Hay dos razones que podrían explicar este inmovilismo: un excesivo corporativismo que hace que los cambios no respondan jamás a las necesidades del mercado, sino a las preferencias de los sindicatos, tanto patronales como de los trabajadores y de los funcionarios. Hay que añadir una cierta autosatisfacción de los alemanes, persuadidos de su superioridad por los éxitos económicos del pasado y que se olvidan de medirse con sus competidores hasta que es demasiado tarde.
Los efectos negativos de esta situación podría paliarse si los mercados creyesen que los Gobiernos de la UE están unidos detrás de la política que favorece la productividad y el crecimiento. Como lamentablemente se echa en falta todavía un verdadero proyecto europeo, pues siguen preponderando los estrechos intereses nacionales, no cabe esperar una pronta y duradera recuperación del euro que ayudaría a minorar las tensiones inflacionistas.
Hay que contar, por el contrario, por una subida de precios selectiva cuando su próxima expresión en euros ponga de manifiesto importantes diferencias en su nivel entre los distintos países. La convergencia hacia un nivel común llevará a un alza de precios en los países de renta y precios más bajos, entre ellos España, para algunos artículos y la mayoría de los servicios que tenderán a subir durante algún tiempo más que en el conjunto de la zona.
Va a persistir el deterioro de la competitividad con la zona, cuyos efectos acumulativos acabarán frenando, si no hace negativa, la aportación del sector exterior que se precisa para superar en el medio plazo, como es obligado, el ritmo de crecimiento de la zona.
En estos tiempos de moneda única ya no se puede recuperar el margen de competitividad perdido con la consabida manipulación monetaria, que era eficaz de inmediato, pero con efectos secundarios perniciosos muy importantes. Quedan otras cartas que jugar con las que se puede conseguir el mismo objetivo de forma inocua y con efectos más duraderos.

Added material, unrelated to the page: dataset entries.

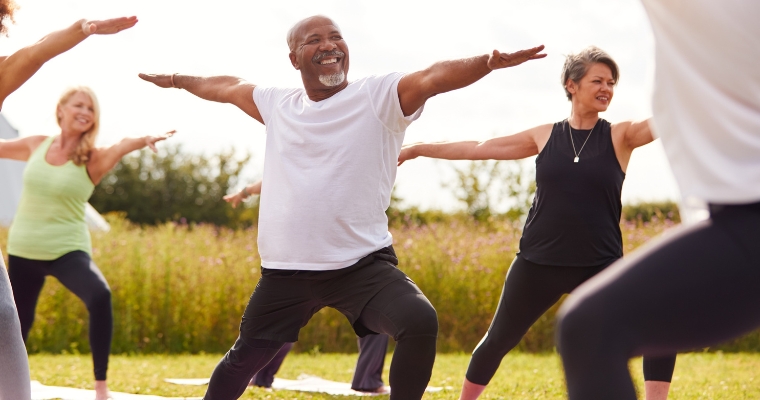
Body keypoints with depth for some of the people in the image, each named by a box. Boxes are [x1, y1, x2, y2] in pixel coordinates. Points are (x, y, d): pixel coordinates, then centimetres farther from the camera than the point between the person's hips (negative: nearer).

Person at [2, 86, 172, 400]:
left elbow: (121, 147, -31)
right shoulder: (36, 146, 1)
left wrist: (144, 140, -53)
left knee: (100, 295, -31)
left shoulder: (93, 159, -9)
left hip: (67, 250, -4)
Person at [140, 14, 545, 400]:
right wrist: (178, 80, 43)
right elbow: (228, 87, 28)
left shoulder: (379, 96, -5)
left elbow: (434, 76, -23)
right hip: (286, 270, 4)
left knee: (420, 322, -29)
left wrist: (487, 62, -41)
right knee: (245, 357, 17)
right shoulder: (278, 104, 9)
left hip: (363, 264, -4)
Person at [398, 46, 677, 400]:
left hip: (600, 266, -1)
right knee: (498, 339, 14)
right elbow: (479, 149, 12)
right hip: (537, 263, 1)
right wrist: (417, 149, 15)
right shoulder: (544, 137, 4)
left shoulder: (620, 136, -1)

La mejora de la competitividad depende de varios factores, entre los que destaca la eficiencia del sistema, que en la economía española, y medido por la productividad, deja mucho que desear. Y en este mundo que cambia rápidamente la eficiencia de la economía depende en parte de la eficiencia de las Administraciones públicas, algo tan importante, pero mucho más difícil de conseguir que el equilibrio de sus cuentas, que se puede alcanzar aumentando los impuestos, cosa muy de actualidad.
Esa mayor eficiencia de los servicios públicos en su infinita variedad es, sin embargo, posible. Basta con hacer menos cosas, pero hacerlas mejor. Entre ellas, por ejemplo, que la justicia y la sanidad funcionen correcta y puntualmente; que las ciudades sean seguras las 24 horas del día, y quizá la educación en su más amplio sentido debe estar entre las primeras. Aquí los avances requieren mucho tiempo.
El capital intelectual de un país, base de su prosperidad, no se improvisa fácilmente.